How much money do you think consumers spend as a result of internet
advertising? The amount of money that can be sustainably made in the industry
is significantly less than that.

The ad industry markets to clients, not consumers. On the internet, unlike
every major medium before it, clients have stats to show them that their ads
don't work.

When TV dies, so will advertising as we know it.

------
zby
There are some adverts that viewers send each other, a nice analysis of that
trend is the spreadable media series of articles by Henry Jenkins
([http://henryjenkins.org/2009/04/how_sarah_spread_and_what_it...](http://henryjenkins.org/2009/04/how_sarah_spread_and_what_it_m.html)
\- this is a kind of summary).

------
haasted
Microsoft shipping IE with easy-to-enable advertisement blockers, might be the
biggest blow they could deal to Google at the moment.

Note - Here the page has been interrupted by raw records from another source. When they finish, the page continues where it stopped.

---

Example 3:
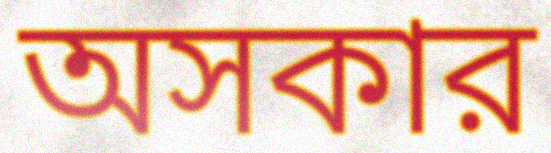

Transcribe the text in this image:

অসকার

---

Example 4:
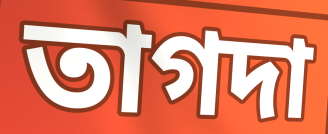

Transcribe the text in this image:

তাগদা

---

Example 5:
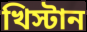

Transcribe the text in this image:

খিস্টান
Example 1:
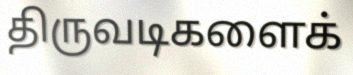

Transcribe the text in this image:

திருவடிகளைக்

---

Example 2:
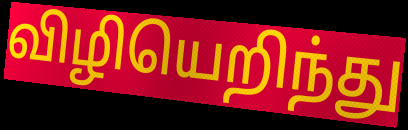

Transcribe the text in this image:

விழியெறிந்து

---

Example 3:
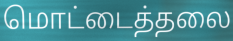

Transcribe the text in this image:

மொட்டைத்தலை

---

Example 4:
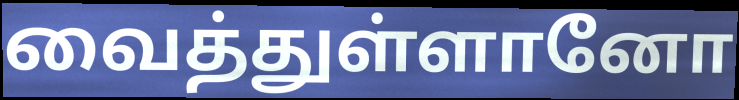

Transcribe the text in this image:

வைத்துள்ளானோ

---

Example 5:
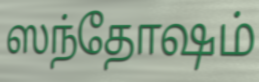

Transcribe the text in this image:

ஸந்தோஷம்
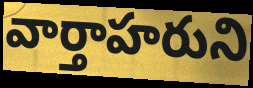
వార్తాహరుని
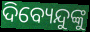
ଦିବ୍ୟେନ୍ଦୁଙ୍କୁ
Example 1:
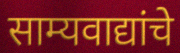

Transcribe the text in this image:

साम्यवाद्यांचे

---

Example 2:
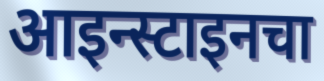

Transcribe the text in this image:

आइन्स्टाइनचा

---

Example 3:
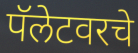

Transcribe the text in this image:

पॅलेटवरचे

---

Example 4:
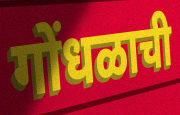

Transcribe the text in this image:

गोंधळाची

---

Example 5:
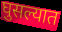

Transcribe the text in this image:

घुसल्यात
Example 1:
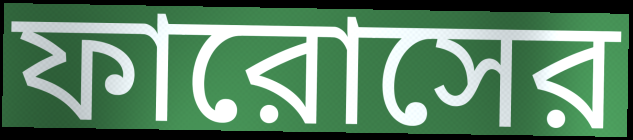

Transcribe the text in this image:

ফারোসের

Of course, they are unlikely to do so now that they have invested so heavily
in emulating Google's business model.

------
kleinsch
ReplayTV had the ability to automatically skip commercials on TV 6-7 years ago
and I'm sure the same articles were all over the news. It didn't really
happen, now did it?

------
calcnerd256
I don't block ads. Well, I guess running Chrome on Ubuntu means I block Flash
ads, but it also means I block all Flash (and Java and any other plugin).

------
Ardit20
I think Murdoch probably paid this guy. :P That might explain the continual
repetition of "People do not like Advertisement". I got scared at some point
that he is rewiring my brain or something.

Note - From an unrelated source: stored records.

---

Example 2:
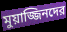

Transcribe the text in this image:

মুয়াজ্জিনদের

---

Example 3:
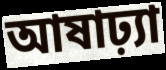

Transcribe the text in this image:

আষাঢ়্যা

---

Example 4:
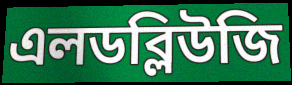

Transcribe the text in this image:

Umm, I have some problem with my teeth. There was this advertisement which
mentioned a tooth paste which helps tackle it, I was kinda glad that I saw
that advert. Then there are these advertisements with cool songs, hey it might
just lift my spirit for a bit. Sometimes, I kind of want variety in my food
and wonder how I may try something new, what is out there to try, guess tv
advertisements may inform me at some point. The idea that people do not like
advertisements is rubish, people do not like seeing the same advert over and
over and over again, but they do like to be informed about what is out there.